Il gameplay di base di Death Stranding è molto semplice. Consegnare ordini da un punto A a un punto B. Le prime 5/6 ore di gioco appena accennate sono lente e pesanti perché, in poche parole, non possiamo fare altro che camminare. Ma se riuscite a resistere e non demordete, vivrete una delle esperienze più particolari non degli ultimi anni, di sempre. Man mano che andrete avanti, il gioco vi inonderà di attrezzatura nuova, di nuove variabili a cui stare attenti, di tante piccole nuove meccaniche di gameplay che daranno un senso di progressione assurdo, uno dei più gratificanti degli ultimi anni. Insomma, vi prende per mano e piano piano vi fa entrare nel suo mood, e per le successive ore diventerete assuefatti alle consegne. Tutto questo in un contesto open world, ricordiamolo. E proprio la struttura dell'open world è uno dei maggiori pregi del prodotto. Il mondo di gioco è veramente studiato a puntino, è un open world con un level design propedeutico al gameplay come accade in pochi altri titoli e non è solo il luogo di spostamento da una missione a un'altra o di raccolta di collezionabili. I viaggi avvengono tutti all'esterno, e la bellezza del gameplay sta proprio nel capire come consegnare un determinato tipo di ordine attraverso quel tipo di terreno, o superando questa o quell'altra difficoltà.
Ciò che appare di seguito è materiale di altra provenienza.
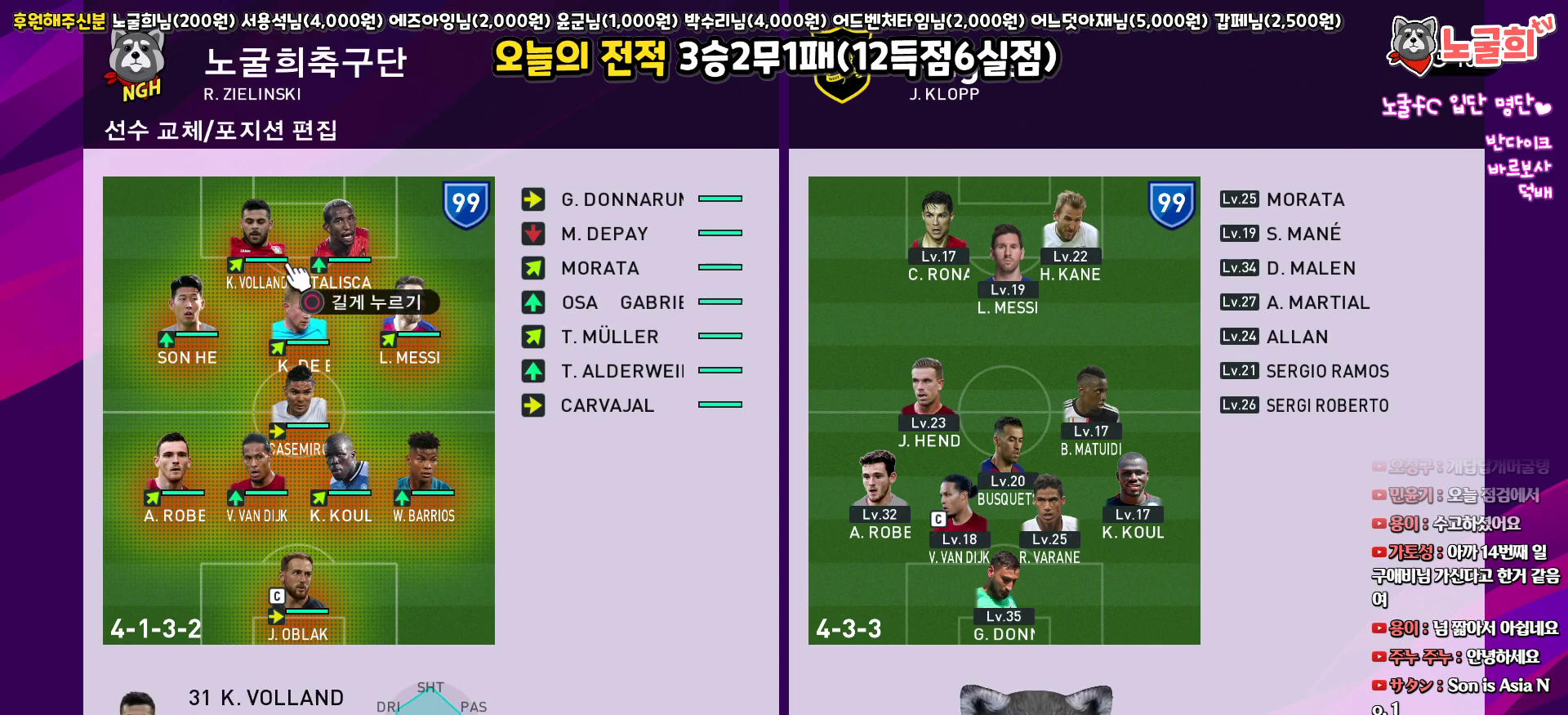
{"buttons": ["R1"], "left_stick": "center", "right_stick": "center", "events": [[17, "TRIANGLE", "down"], [150, "TRIANGLE", "up"], [450, "R1", "down"]]}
Lo studio del percorso e la preparazione del nostro protagonista, Sam, è parte integrante del gameplay, e quando riusciamo a raggiungere la nostra destinazione in quel mondo così crudele (non dimentichiamoci le quasi onnipresenti cronopiogge e di conseguenza le CA, o ancora i Muli) con il carico integro avremo una sensazione di appagamento senza eguali.
Una noticina a parte la merita il multiplayer asincrono del prodotto: il Social Strand System è riuscito a creare una vera e propria community. Trovare quello che ti serviva in un determinato punto, grazie a un altro giocatore dall'altra parte del pianeta magari è sempre soddisfacente, ma ancora più soddisfacente è cercare di aiutare la community con il tuo lavoro. Ricordo che non è richiesto nemmeno un abbonamento a PlayStation Plus.
Prima di passare alla narrativa, completiamo il discorso relativo al gameplay con le cose che non mi sono piaciute. In primis, la cosa più brutta sono le boss fight, veramente poche, e quelle poche, anche pensate malissimo e per niente stimolanti. In secundis l'IA nemica che, insieme alla difficoltà inesistente anche a Difficile, non fa mai avvertire la sensazione di tensione nei nostri viaggi. Fallire un ordine è quasi impossibile, qualche contrattempo potrà giusto farci ottenere una valutazione più bassa alla consegna, ma nulla di penalizzante. Avrei preferito sentire pathos e tensione mentre attraversavo le zone delle CA, invece dopo un po' di ore, dopo aver capito un po' come si muovono e le abilità di Sam, diventa conveniente salire sulla moto e sfrecciare tra di esse. Ed ecco che arriva l'ultimo difetto, il più microscopico, anzi più che difetto vero e proprio lo definirei una scelta di design giusta, ma realizzata un po' male: sto parlando della guida delle moto e dei veicoli in generale. Per come è studiato l'open world posso capire il perché hanno implementato quel sistema di guida, ma tutto sommato si poteva fare di meglio. Infine, il gameplay di base, nonostante il senso di progressione detto prima, nonostante l'open world studiato a dovere, dopo un po' di ore potrebbe stancare, soprattutto nell'end-game, e soprattutto i completisti, quando dovremmo fare avanti e dietro 10 volte per ogni nodo da maxare, senza avere lo stimolo del chissà cosa succederà dopo.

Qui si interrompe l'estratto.